■ **Text section**
########
The cost of extension detection

GLAD and Gloam's discover mode provide a feature that Volk does not: extension presence flags. After loading, you can query whether a specific extension is available:

if (GLAD_VK_EXT_graphics_pipeline_library)
    ...

This is also available in the other GLAD/Gloam API loaders (EGL, GLX, WGL, OpenGL, etc).

To provide this, GLAD and Gloam's discover mode call vkEnumerateInstanceExtensionProperties and vkEnumerateDeviceExtensionProperties at load time. These APIs are unfortunately very expensive — the Vulkan loader implementation ends up loading and unloading every ICD and scanning all implicit layers each time they are called.

The impact is visible in the "Init + load all functions" row (Linux, unpatched): GLAD (tycho) at ~1004µs and Gloam discover at ~1022µs, versus ~64µs for Gloam enabled-list which skips enumeration entirely. The device-load numbers are similarly inflated because vkEnumerateDeviceExtensionProperties runs during that phase: Gloam discover at ~425µs versus ~59µs for Gloam enabled-list.

Volk sidesteps this cost entirely because it does no extension detection at all — but this comes with trade-offs described below.

Trade-offs in the load-everything approach

Volk is the most widely used Vulkan function-pointer loader, and for good reason: it's fast, simple, header-only, and has zero dependencies beyond the Vulkan headers. Its design — call vkGetInstanceProcAddr or vkGetDeviceProcAddr for every function that compiles in on the target platform, guarded only by compile-time platform macros like VK_USE_PLATFORM_METAL_EXT — avoids the expensive enumeration calls entirely and keeps the implementation straightforward.
########
(Intrinsic matrix estimation data)
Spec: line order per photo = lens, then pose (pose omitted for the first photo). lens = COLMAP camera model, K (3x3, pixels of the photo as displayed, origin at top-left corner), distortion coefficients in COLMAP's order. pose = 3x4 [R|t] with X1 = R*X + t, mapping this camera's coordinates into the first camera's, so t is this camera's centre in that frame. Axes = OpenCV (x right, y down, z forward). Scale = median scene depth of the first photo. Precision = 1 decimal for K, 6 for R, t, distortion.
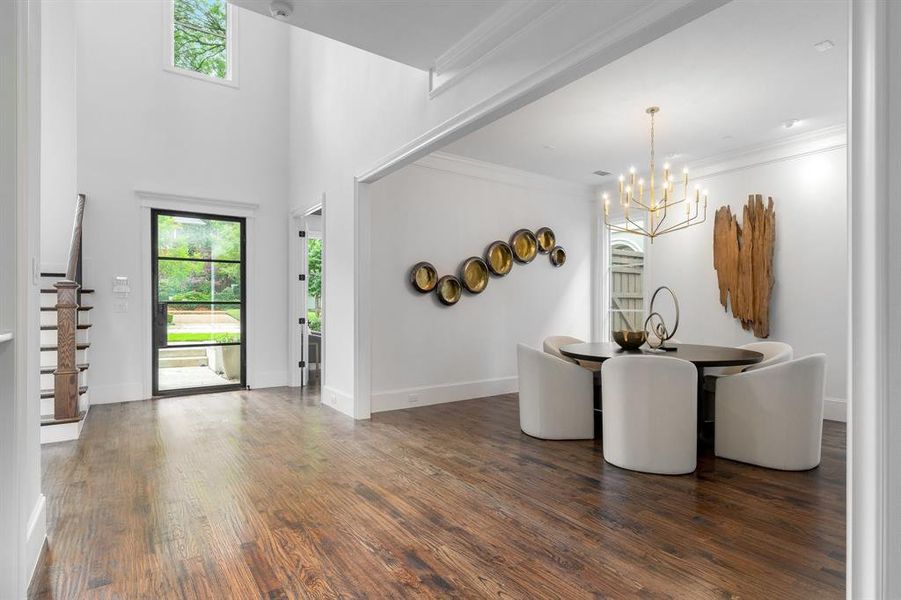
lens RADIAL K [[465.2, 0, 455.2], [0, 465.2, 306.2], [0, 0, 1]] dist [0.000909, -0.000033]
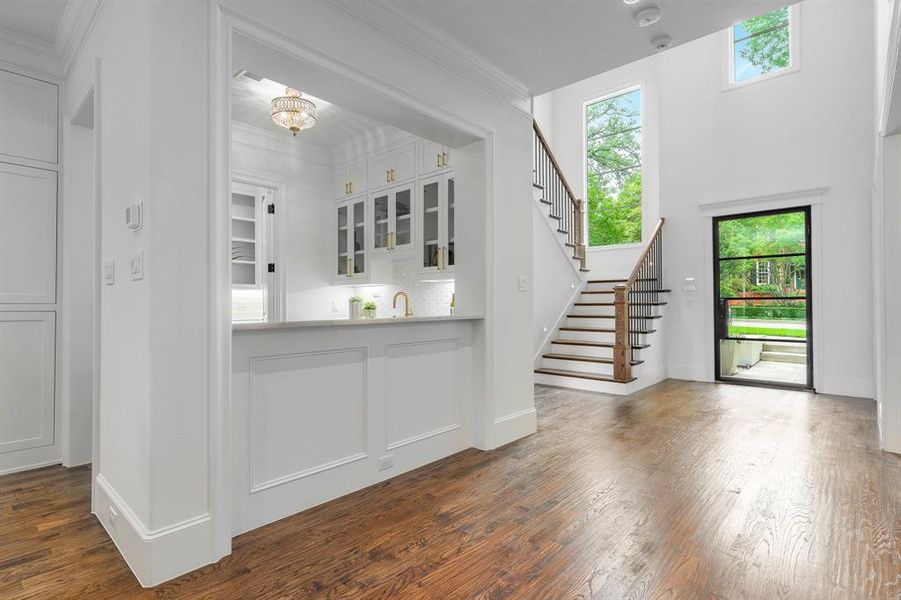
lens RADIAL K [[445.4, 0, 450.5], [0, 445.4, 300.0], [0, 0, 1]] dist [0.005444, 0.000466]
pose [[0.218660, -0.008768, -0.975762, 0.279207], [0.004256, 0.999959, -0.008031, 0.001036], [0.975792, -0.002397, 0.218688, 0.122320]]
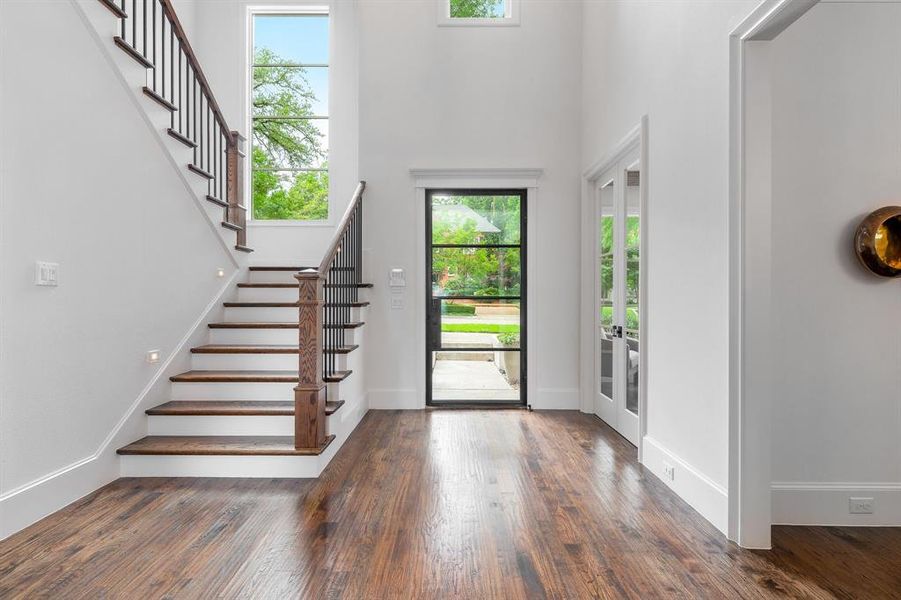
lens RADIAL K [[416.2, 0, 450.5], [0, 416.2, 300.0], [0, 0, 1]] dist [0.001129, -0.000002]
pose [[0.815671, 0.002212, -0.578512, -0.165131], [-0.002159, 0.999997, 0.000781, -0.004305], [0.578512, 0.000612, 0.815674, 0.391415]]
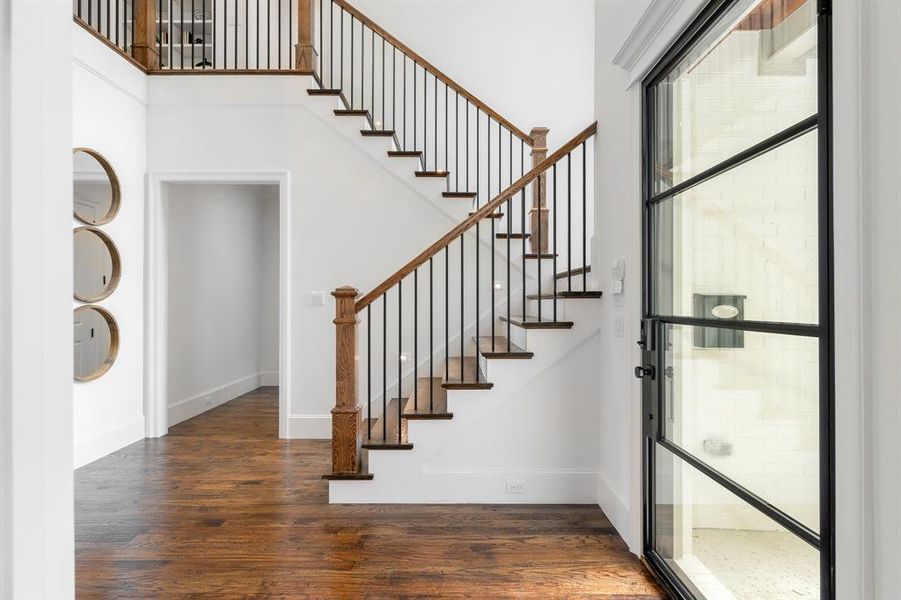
########
From the text on extension detection costs above, pull out the stretch from "The cost of" through "if (GLAD_VK_EXT_graphics_pipeline_library)", word for word.

■ **Completed exercise**
The cost of extension detection

GLAD and Gloam's discover mode provide a feature that Volk does not: extension presence flags. After loading, you can query whether a specific extension is available:

if (GLAD_VK_EXT_graphics_pipeline_library)